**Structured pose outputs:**
━━━━━━━━━━━━━━━━

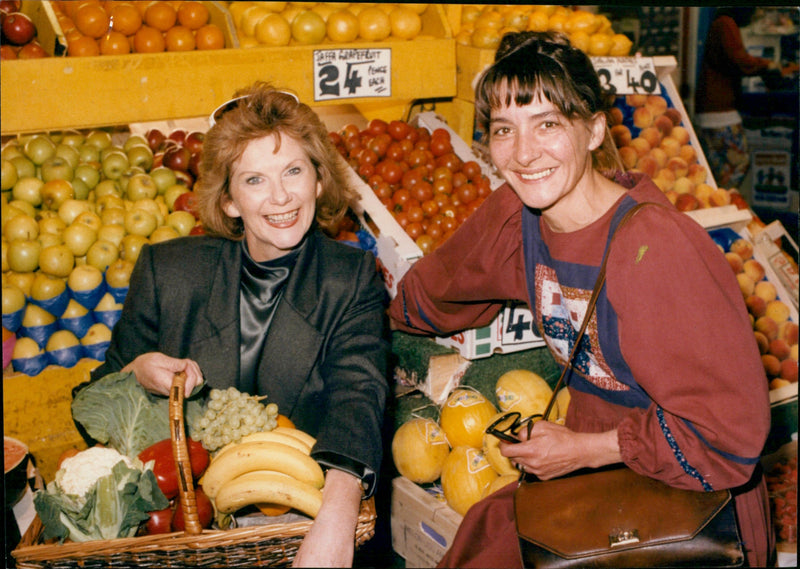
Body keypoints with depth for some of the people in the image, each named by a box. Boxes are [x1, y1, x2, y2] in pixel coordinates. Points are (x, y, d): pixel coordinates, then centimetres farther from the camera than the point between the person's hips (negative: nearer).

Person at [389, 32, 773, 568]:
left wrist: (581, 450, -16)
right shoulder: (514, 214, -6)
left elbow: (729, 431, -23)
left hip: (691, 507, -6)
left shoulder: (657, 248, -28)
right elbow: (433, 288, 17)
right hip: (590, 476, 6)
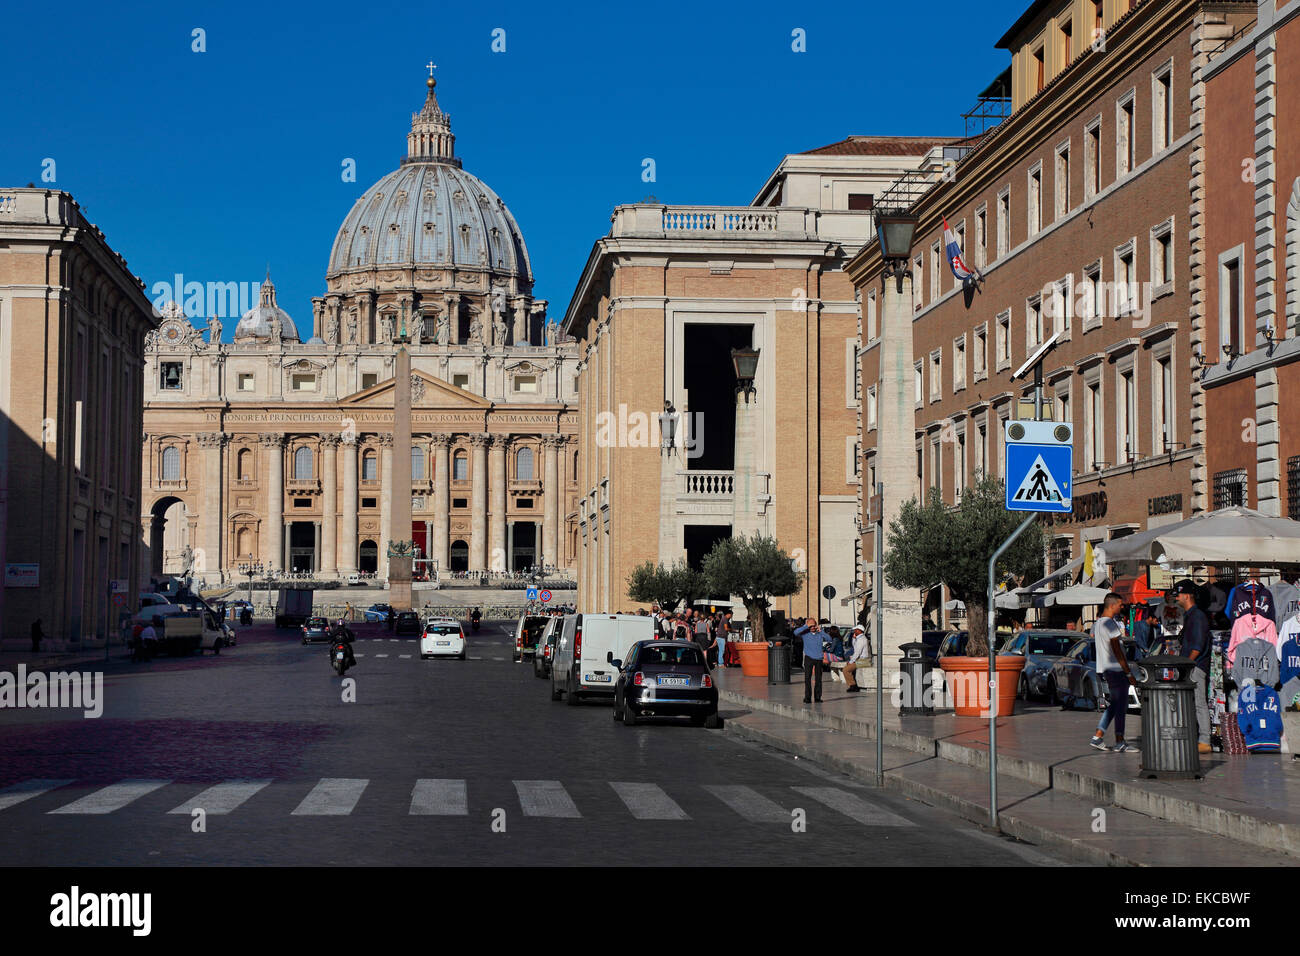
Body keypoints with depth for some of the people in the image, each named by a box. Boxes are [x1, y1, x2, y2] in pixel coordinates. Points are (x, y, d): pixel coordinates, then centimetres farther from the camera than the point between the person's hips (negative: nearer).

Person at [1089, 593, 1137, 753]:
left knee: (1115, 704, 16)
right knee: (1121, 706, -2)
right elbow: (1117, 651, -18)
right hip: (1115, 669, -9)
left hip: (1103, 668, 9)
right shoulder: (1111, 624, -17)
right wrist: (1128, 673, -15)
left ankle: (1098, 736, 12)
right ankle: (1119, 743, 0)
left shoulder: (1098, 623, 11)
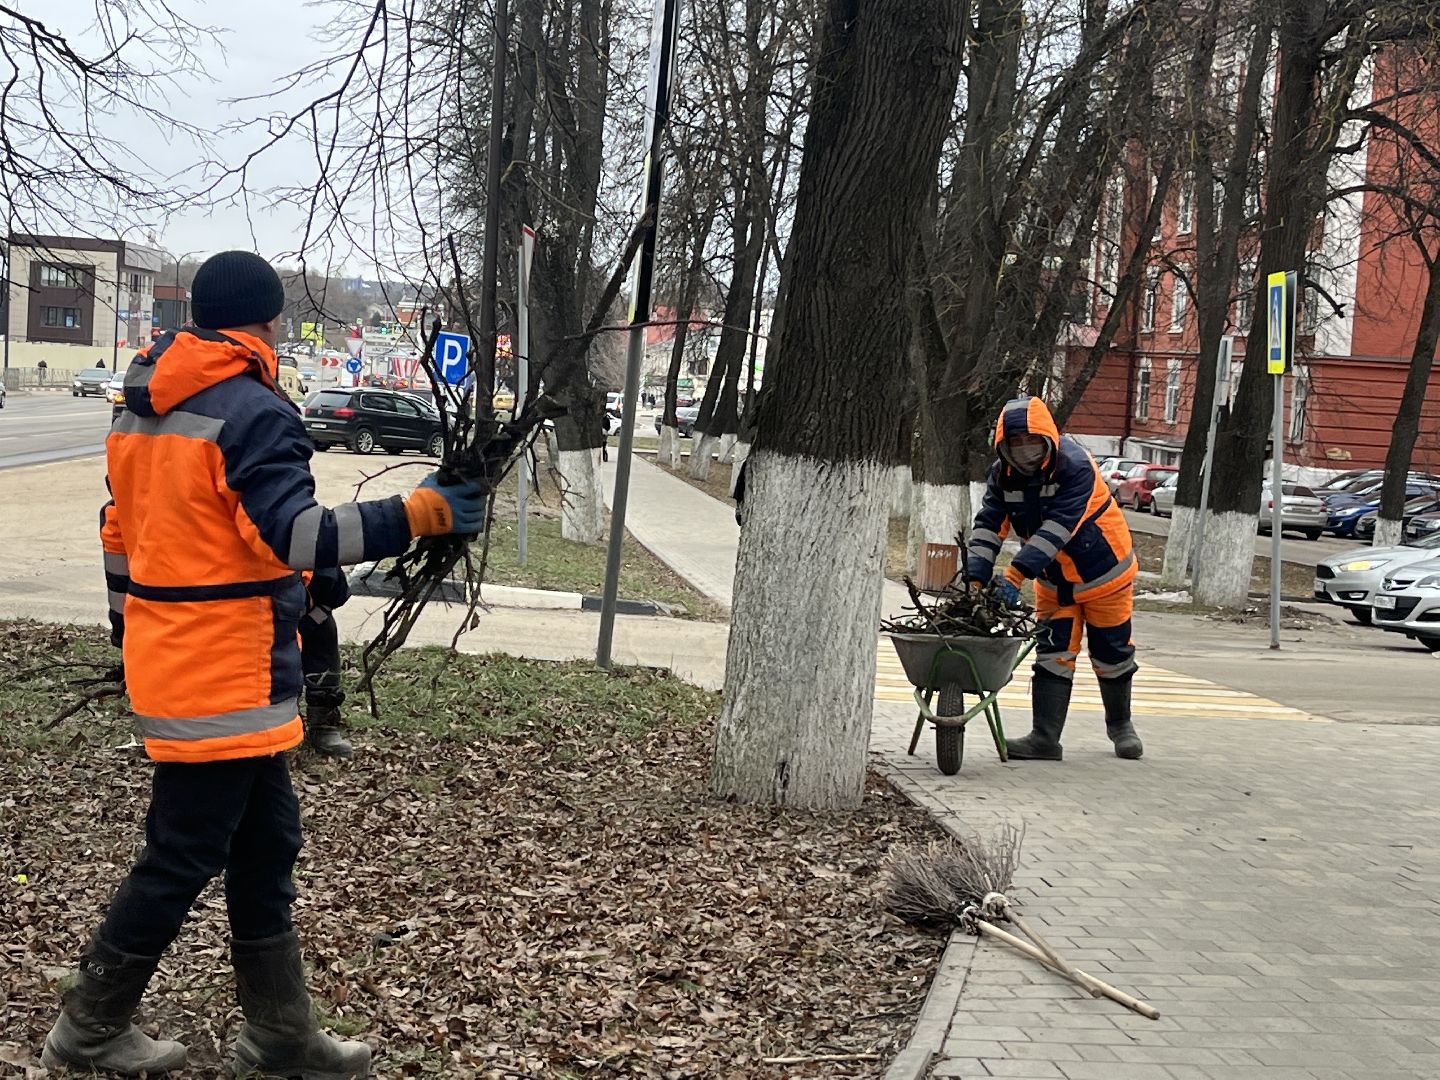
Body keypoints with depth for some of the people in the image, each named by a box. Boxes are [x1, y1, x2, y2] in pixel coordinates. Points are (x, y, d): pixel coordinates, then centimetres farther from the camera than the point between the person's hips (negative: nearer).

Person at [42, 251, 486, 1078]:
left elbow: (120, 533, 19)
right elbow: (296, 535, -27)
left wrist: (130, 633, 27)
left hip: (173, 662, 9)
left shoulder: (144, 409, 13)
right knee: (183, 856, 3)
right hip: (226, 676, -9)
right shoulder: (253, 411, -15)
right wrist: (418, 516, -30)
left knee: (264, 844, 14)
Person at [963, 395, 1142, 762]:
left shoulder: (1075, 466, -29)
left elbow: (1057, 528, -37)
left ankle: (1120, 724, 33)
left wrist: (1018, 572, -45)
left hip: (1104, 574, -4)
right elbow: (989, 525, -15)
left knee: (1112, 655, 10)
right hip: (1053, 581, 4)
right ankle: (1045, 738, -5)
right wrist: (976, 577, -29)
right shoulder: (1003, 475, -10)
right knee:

━━━━━━━━━━━━━━━━

Format the lines from the one containing "right hip: (1053, 581, 4)" through the end of the items as a JSON list of strings, with one string per line and blank lines omitted.

**Reply to the task:**
[
  "right hip: (1053, 581, 4)",
  "right ankle: (1045, 738, -5)",
  "right wrist: (976, 577, -29)",
  "right shoulder: (1003, 475, -10)",
  "right knee:"
]